At first she thought I was joking, or pretended to. She
said she wasn’t even going to run that one past Braun. “If we ever did get sued, don’t you think it would be a little transparent?”

“Liz, please,” I said, trying not to sound as frustrated as I felt. “The accident was six months ago. You know that’s not going to happen.”

“Don’t tell me what I know.”

I searched her eyes, but she was staring off across the street. A sapling now stood where the sycamore had been. The cross was still there, and flowers, though fewer than before.

“I’m sorry,” she said. “I can’t be with someone I can’t trust.”

Though I wasn’t entirely surprised to hear the words, still they hit me like a door slamming shut. Ten years of marriage, gone just like that, and I couldn’t even pinpoint when exactly I’d lost her for good. I took her hand and told her I loved her and couldn’t imagine living without her. I said we should stay together for Sara’s sake if nothing else. I asked if she’d at least consider counseling, which was something Schwartz had suggested.

“That would make it look like we’re trying to get back together,” she said.

“But what about our
real
marriage?”

Her hand was limp in mine. “This is the only marriage we’ve got.”

* * *

A few days later, Liz told me she’d asked Sara about Derek Dye. Apparently Sara remembered our encounter with him well. She told Liz he’d accused me of giving him the finger but that she hadn’t seen me do it. That was enough for Liz, though. Another secret I’d kept from her, another example of my recklessness. She informed me she was going ahead with a divorce.

“A real one,” she said.

We argued. I said quitting on our marriage was one thing, but how could she possibly justify trying to take Sara away from her father?

“You always said you’d do what’s best for her,” I said. “No matter what.”

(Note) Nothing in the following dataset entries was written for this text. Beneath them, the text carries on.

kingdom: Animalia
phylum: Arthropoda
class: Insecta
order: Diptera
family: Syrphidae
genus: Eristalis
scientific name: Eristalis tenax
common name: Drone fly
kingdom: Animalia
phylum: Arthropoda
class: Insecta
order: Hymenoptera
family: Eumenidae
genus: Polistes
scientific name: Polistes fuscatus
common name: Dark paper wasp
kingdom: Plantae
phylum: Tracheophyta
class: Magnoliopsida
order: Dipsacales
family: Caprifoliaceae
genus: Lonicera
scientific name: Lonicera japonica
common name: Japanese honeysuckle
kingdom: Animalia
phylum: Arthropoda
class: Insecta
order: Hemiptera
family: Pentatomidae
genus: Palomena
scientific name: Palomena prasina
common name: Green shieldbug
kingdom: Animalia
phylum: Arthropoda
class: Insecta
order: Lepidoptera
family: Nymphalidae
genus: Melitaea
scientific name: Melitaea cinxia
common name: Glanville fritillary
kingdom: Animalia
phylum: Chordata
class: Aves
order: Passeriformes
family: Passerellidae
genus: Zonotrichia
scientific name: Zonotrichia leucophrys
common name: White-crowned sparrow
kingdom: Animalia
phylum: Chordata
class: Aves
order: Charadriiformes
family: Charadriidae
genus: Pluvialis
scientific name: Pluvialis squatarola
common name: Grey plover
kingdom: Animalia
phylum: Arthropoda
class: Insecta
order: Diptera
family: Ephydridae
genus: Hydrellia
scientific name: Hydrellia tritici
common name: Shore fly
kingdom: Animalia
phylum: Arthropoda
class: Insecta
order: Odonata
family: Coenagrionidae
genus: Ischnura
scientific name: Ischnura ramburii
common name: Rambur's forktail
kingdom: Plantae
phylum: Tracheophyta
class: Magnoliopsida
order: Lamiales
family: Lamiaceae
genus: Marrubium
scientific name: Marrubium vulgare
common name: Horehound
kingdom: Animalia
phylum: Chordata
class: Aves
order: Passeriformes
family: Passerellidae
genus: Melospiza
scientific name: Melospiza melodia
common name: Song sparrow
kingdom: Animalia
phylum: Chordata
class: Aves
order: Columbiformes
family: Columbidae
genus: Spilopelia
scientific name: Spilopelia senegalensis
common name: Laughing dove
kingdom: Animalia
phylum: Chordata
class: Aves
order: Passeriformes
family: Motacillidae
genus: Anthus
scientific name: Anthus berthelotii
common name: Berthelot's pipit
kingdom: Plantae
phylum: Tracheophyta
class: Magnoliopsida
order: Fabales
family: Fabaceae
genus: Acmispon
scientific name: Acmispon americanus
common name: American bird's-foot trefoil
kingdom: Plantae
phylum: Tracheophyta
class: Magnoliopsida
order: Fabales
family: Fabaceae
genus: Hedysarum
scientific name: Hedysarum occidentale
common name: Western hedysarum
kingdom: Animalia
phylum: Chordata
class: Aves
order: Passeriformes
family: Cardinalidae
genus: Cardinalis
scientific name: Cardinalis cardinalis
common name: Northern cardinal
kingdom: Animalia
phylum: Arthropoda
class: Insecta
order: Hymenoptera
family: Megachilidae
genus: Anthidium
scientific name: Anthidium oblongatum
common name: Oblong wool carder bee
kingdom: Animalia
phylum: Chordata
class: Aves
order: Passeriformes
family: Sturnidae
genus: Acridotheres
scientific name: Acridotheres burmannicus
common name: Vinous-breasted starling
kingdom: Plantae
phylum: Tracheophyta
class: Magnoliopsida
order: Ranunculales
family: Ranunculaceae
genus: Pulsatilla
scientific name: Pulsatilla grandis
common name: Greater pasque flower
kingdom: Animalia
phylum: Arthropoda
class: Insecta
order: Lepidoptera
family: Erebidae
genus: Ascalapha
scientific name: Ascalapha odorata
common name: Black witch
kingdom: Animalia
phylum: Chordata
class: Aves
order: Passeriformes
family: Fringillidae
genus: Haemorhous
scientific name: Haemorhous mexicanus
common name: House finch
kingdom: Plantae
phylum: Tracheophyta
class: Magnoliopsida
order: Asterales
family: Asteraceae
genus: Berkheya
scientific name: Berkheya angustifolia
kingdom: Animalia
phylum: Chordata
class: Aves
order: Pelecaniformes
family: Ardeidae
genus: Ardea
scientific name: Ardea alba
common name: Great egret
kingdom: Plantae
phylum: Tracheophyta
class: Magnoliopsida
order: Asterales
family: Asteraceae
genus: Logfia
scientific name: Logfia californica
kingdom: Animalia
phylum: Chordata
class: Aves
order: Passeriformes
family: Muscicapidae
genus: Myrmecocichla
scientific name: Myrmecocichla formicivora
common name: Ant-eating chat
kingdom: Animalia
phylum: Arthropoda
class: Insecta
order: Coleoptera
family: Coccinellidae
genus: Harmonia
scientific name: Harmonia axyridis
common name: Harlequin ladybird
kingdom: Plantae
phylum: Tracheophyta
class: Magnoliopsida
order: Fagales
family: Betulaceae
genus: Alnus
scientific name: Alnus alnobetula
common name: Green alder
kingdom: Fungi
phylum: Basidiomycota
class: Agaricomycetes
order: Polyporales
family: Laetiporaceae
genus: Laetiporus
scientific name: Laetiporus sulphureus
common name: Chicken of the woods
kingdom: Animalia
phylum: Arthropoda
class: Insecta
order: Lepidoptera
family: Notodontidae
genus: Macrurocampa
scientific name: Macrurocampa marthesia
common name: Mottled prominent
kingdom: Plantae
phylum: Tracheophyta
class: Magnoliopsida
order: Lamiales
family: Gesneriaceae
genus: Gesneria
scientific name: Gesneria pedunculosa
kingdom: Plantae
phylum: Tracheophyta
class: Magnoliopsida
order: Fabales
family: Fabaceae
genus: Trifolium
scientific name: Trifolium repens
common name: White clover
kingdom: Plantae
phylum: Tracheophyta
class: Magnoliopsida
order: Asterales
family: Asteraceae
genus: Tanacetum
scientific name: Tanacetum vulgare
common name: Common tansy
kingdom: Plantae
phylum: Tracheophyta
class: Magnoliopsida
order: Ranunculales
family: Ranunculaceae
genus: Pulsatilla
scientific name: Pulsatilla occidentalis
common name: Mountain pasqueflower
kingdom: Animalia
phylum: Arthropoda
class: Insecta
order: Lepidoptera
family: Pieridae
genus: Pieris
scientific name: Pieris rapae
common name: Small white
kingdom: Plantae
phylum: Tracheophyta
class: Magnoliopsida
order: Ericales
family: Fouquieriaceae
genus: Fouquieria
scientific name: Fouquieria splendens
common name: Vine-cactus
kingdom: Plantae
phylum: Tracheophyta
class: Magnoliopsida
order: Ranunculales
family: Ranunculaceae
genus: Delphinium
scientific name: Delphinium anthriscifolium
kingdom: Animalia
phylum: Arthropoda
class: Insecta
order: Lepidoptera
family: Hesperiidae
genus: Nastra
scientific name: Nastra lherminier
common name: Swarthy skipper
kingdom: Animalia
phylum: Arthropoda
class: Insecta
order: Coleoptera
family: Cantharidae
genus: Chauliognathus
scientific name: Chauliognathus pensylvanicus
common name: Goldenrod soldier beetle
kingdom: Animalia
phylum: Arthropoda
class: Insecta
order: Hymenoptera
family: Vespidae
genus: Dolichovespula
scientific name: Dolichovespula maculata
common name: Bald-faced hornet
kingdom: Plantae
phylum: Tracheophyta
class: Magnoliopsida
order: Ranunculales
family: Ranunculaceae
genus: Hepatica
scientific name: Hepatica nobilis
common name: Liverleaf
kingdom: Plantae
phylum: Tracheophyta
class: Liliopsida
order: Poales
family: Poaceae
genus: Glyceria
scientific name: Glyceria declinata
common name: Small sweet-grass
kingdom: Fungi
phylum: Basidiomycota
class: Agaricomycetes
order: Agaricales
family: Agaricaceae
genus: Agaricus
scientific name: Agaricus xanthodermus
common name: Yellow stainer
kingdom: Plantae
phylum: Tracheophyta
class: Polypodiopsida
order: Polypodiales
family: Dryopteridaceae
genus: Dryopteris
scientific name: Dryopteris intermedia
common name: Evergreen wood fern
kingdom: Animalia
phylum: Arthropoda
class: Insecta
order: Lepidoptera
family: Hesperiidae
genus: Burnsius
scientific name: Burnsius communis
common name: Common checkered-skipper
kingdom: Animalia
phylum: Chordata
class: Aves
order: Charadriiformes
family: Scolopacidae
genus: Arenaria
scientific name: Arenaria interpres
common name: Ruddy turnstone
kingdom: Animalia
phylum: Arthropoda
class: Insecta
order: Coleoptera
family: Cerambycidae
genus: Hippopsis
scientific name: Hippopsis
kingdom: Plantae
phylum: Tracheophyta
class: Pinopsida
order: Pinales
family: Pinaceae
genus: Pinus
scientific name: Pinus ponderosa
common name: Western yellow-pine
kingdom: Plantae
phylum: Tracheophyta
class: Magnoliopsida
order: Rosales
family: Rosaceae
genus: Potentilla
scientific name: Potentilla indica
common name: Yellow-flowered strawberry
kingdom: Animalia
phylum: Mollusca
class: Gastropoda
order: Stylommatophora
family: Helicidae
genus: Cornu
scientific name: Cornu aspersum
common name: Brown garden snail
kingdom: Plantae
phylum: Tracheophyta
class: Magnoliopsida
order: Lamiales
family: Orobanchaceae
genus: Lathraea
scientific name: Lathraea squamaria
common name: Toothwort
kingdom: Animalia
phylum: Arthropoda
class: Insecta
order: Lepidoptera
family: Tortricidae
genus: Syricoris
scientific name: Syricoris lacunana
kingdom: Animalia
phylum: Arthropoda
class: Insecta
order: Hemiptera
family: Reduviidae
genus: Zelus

She said that’s exactly what she was doing—that she could no longer trust me to exercise the most basic kind of parental good judgment, that if I’d put Sara in harm’s way once, I’d do it again. She said she had no intention of coming between us but that Sara was her life, and she wanted to be the one calling the shots now that she couldn’t count on me. I suggested slowing down—in less than a year, if she still wanted to, we’d be able to file for a no-fault divorce—but she said she wasn’t going to change her mind, and she wasn’t going to wait.